EDF’s payback should take 35 years, and the plant might reasonably be expected to run for some time after that. By then, there will be an awful lot of this waste kicking about. Some is safe enough to simply landfill; some manifestly isn’t. The industry trick has been to ‘mothball’ the old plants for as long as possible, putting off the expense. Figures I was looking at backalong suggested we were commissioning new nuclear power stations a lot faster than we were dealing with the old ones, simply deferring the pain for later.
And you don’t have to be a very rounded character to know that putting things off for a later date isn’t the best way to run a railroad.

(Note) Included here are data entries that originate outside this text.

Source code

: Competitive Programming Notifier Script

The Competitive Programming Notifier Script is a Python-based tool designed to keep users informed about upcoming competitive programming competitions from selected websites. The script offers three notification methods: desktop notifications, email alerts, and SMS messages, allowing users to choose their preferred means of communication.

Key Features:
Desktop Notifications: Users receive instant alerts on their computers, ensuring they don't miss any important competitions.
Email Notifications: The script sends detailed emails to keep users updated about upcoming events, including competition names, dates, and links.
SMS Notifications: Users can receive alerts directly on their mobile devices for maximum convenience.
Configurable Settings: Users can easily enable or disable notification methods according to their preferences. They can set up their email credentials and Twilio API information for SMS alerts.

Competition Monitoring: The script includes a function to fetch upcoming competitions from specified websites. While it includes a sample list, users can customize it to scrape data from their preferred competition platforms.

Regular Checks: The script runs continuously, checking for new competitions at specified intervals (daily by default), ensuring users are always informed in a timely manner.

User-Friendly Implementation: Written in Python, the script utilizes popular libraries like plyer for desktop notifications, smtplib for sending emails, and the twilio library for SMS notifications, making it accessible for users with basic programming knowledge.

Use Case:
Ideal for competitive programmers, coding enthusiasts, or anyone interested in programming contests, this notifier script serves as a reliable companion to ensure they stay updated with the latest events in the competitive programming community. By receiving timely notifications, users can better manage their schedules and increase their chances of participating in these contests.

Another little issue with building this poison chalice for our descendants is that it’s been sited less than 50ft above mean sea level. And sea levels are currently rising by something around a foot a century, meaning the site will be breached well before it stops being hideously dangerous. The whole lot will eventually have to be moved, like some darkly malicious Stonehenge. And that simple bit of maths is somewhat disingenuous, as the graph showing sea level rise is shooting skywards these last few decades.
It’s hard to conclude that Hinkley won’t be breached well before ‘official’ projections. And that isn’t allowing for any kind of unpredictable geological changes or incidents. The Japanese thought their nuclear plants were safe right up until a tsunami flooded one, which kinda focussed their minds. Notably the Germans took that as the cue to stop playing this shockingly dangerous game.
The whole project is the utmost folly, and a truly wicked thing to do to our descendants. This mind-set has to stop.